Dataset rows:
==*==

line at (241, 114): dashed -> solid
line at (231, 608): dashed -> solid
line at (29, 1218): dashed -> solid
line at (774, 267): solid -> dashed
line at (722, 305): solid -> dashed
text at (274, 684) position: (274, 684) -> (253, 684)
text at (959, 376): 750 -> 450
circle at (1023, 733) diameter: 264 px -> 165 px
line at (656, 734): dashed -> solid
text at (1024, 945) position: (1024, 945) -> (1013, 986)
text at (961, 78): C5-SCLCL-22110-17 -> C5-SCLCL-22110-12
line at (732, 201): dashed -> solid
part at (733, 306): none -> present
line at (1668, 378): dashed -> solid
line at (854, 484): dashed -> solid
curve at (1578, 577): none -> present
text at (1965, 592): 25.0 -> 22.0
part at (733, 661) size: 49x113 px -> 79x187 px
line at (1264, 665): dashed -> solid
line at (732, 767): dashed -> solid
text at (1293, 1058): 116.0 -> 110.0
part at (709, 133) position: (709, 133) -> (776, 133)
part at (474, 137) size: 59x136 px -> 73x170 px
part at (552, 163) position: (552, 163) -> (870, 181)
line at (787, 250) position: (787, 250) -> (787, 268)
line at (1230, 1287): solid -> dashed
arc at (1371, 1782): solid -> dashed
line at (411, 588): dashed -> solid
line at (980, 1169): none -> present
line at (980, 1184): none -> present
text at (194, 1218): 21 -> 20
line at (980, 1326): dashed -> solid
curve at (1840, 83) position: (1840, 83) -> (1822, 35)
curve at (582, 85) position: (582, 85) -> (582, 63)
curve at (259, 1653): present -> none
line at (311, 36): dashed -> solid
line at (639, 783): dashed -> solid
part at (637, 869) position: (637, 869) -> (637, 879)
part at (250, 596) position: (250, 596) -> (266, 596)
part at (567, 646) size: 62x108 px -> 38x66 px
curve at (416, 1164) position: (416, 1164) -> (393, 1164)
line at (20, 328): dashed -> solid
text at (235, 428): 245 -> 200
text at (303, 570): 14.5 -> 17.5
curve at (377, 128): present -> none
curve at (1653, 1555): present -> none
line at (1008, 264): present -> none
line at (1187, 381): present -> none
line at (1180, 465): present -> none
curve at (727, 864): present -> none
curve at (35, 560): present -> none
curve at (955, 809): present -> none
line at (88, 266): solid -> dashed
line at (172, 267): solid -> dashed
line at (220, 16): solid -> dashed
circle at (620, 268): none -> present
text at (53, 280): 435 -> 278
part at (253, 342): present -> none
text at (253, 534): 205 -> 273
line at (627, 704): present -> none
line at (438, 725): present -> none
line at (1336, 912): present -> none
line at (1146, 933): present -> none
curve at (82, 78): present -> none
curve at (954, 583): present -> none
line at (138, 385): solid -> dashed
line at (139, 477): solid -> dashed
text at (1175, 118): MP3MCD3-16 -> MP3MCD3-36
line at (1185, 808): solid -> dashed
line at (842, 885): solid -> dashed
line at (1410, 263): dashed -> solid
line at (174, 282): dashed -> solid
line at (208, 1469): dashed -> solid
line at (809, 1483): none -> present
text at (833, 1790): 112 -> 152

==*==

### Problem to work on
Convert all the entries above into a Markdown table with two columns, No. and Entry, giving each line its row number and leaving out blank lines.

### Answer below
| No. | Entry |
|---|---|
| 1 | line at (241, 114): dashed -> solid |
| 2 | line at (231, 608): dashed -> solid |
| 3 | line at (29, 1218): dashed -> solid |
| 4 | line at (774, 267): solid -> dashed |
| 5 | line at (722, 305): solid -> dashed |
| 6 | text at (274, 684) position: (274, 684) -> (253, 684) |
| 7 | text at (959, 376): 750 -> 450 |
| 8 | circle at (1023, 733) diameter: 264 px -> 165 px |
| 9 | line at (656, 734): dashed -> solid |
| 10 | text at (1024, 945) position: (1024, 945) -> (1013, 986) |
| 11 | text at (961, 78): C5-SCLCL-22110-17 -> C5-SCLCL-22110-12 |
| 12 | line at (732, 201): dashed -> solid |
| 13 | part at (733, 306): none -> present |
| 14 | line at (1668, 378): dashed -> solid |
| 15 | line at (854, 484): dashed -> solid |
| 16 | curve at (1578, 577): none -> present |
| 17 | text at (1965, 592): 25.0 -> 22.0 |
| 18 | part at (733, 661) size: 49x113 px -> 79x187 px |
| 19 | line at (1264, 665): dashed -> solid |
| 20 | line at (732, 767): dashed -> solid |
| 21 | text at (1293, 1058): 116.0 -> 110.0 |
| 22 | part at (709, 133) position: (709, 133) -> (776, 133) |
| 23 | part at (474, 137) size: 59x136 px -> 73x170 px |
| 24 | part at (552, 163) position: (552, 163) -> (870, 181) |
| 25 | line at (787, 250) position: (787, 250) -> (787, 268) |
| 26 | line at (1230, 1287): solid -> dashed |
| 27 | arc at (1371, 1782): solid -> dashed |
| 28 | line at (411, 588): dashed -> solid |
| 29 | line at (980, 1169): none -> present |
| 30 | line at (980, 1184): none -> present |
| 31 | text at (194, 1218): 21 -> 20 |
| 32 | line at (980, 1326): dashed -> solid |
| 33 | curve at (1840, 83) position: (1840, 83) -> (1822, 35) |
| 34 | curve at (582, 85) position: (582, 85) -> (582, 63) |
| 35 | curve at (259, 1653): present -> none |
| 36 | line at (311, 36): dashed -> solid |
| 37 | line at (639, 783): dashed -> solid |
| 38 | part at (637, 869) position: (637, 869) -> (637, 879) |
| 39 | part at (250, 596) position: (250, 596) -> (266, 596) |
| 40 | part at (567, 646) size: 62x108 px -> 38x66 px |
| 41 | curve at (416, 1164) position: (416, 1164) -> (393, 1164) |
| 42 | line at (20, 328): dashed -> solid |
| 43 | text at (235, 428): 245 -> 200 |
| 44 | text at (303, 570): 14.5 -> 17.5 |
| 45 | curve at (377, 128): present -> none |
| 46 | curve at (1653, 1555): present -> none |
| 47 | line at (1008, 264): present -> none |
| 48 | line at (1187, 381): present -> none |
| 49 | line at (1180, 465): present -> none |
| 50 | curve at (727, 864): present -> none |
| 51 | curve at (35, 560): present -> none |
| 52 | curve at (955, 809): present -> none |
| 53 | line at (88, 266): solid -> dashed |
| 54 | line at (172, 267): solid -> dashed |
| 55 | line at (220, 16): solid -> dashed |
| 56 | circle at (620, 268): none -> present |
| 57 | text at (53, 280): 435 -> 278 |
| 58 | part at (253, 342): present -> none |
| 59 | text at (253, 534): 205 -> 273 |
| 60 | line at (627, 704): present -> none |
| 61 | line at (438, 725): present -> none |
| 62 | line at (1336, 912): present -> none |
| 63 | line at (1146, 933): present -> none |
| 64 | curve at (82, 78): present -> none |
| 65 | curve at (954, 583): present -> none |
| 66 | line at (138, 385): solid -> dashed |
| 67 | line at (139, 477): solid -> dashed |
| 68 | text at (1175, 118): MP3MCD3-16 -> MP3MCD3-36 |
| 69 | line at (1185, 808): solid -> dashed |
| 70 | line at (842, 885): solid -> dashed |
| 71 | line at (1410, 263): dashed -> solid |
| 72 | line at (174, 282): dashed -> solid |
| 73 | line at (208, 1469): dashed -> solid |
| 74 | line at (809, 1483): none -> present |
| 75 | text at (833, 1790): 112 -> 152 |